Leaving the pictures aside, restate all of the data exactly.

(Collection entries)
• • •

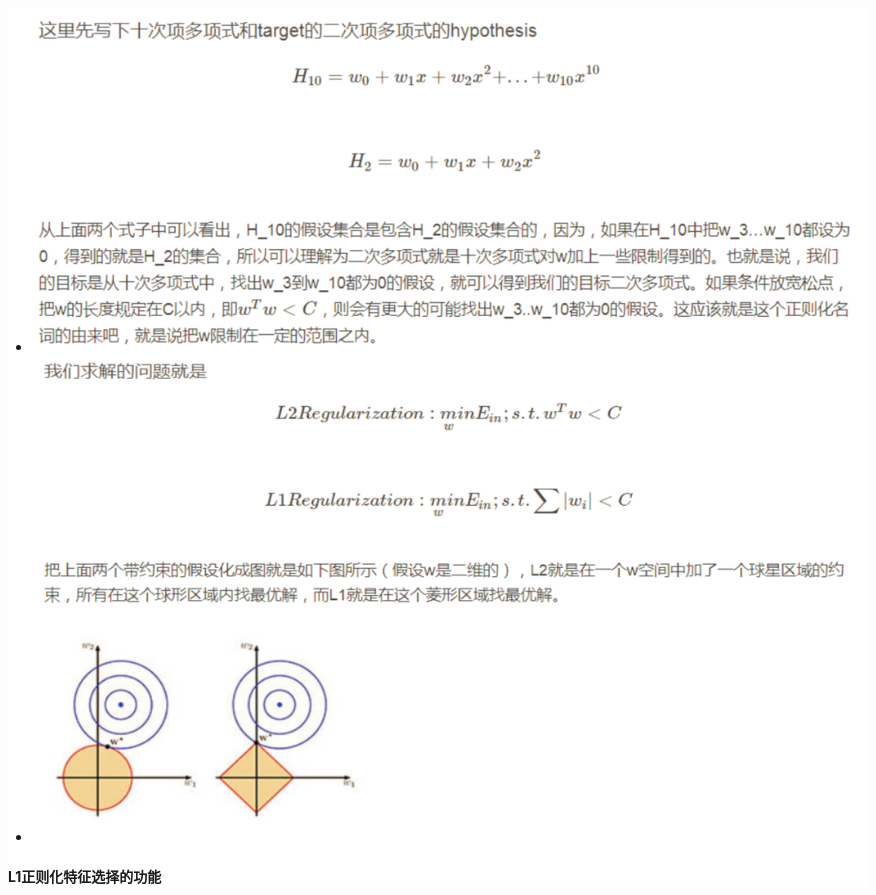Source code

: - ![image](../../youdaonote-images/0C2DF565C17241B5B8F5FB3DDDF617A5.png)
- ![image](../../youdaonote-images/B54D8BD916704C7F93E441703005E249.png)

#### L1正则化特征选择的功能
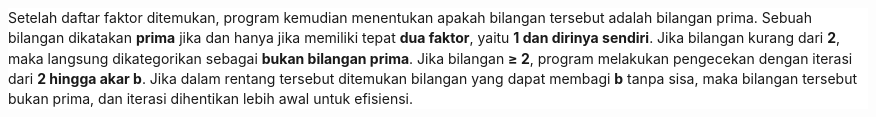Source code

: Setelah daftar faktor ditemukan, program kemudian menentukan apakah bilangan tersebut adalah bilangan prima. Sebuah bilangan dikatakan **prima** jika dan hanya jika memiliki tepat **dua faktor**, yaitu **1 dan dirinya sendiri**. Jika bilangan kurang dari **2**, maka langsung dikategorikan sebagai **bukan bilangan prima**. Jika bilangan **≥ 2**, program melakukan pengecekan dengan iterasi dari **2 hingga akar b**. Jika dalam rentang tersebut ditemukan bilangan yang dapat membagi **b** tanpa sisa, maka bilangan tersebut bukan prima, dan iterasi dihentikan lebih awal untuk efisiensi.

• • •

**Task output:**
Source code

: - ![image](../../youdaonote-images/0C2DF565C17241B5B8F5FB3DDDF617A5.png)
- ![image](../../youdaonote-images/B54D8BD916704C7F93E441703005E249.png)

#### L1正则化特征选择的功能
Source code

: Setelah daftar faktor ditemukan, program kemudian menentukan apakah bilangan tersebut adalah bilangan prima. Sebuah bilangan dikatakan **prima** jika dan hanya jika memiliki tepat **dua faktor**, yaitu **1 dan dirinya sendiri**. Jika bilangan kurang dari **2**, maka langsung dikategorikan sebagai **bukan bilangan prima**. Jika bilangan **≥ 2**, program melakukan pengecekan dengan iterasi dari **2 hingga akar b**. Jika dalam rentang tersebut ditemukan bilangan yang dapat membagi **b** tanpa sisa, maka bilangan tersebut bukan prima, dan iterasi dihentikan lebih awal untuk efisiensi.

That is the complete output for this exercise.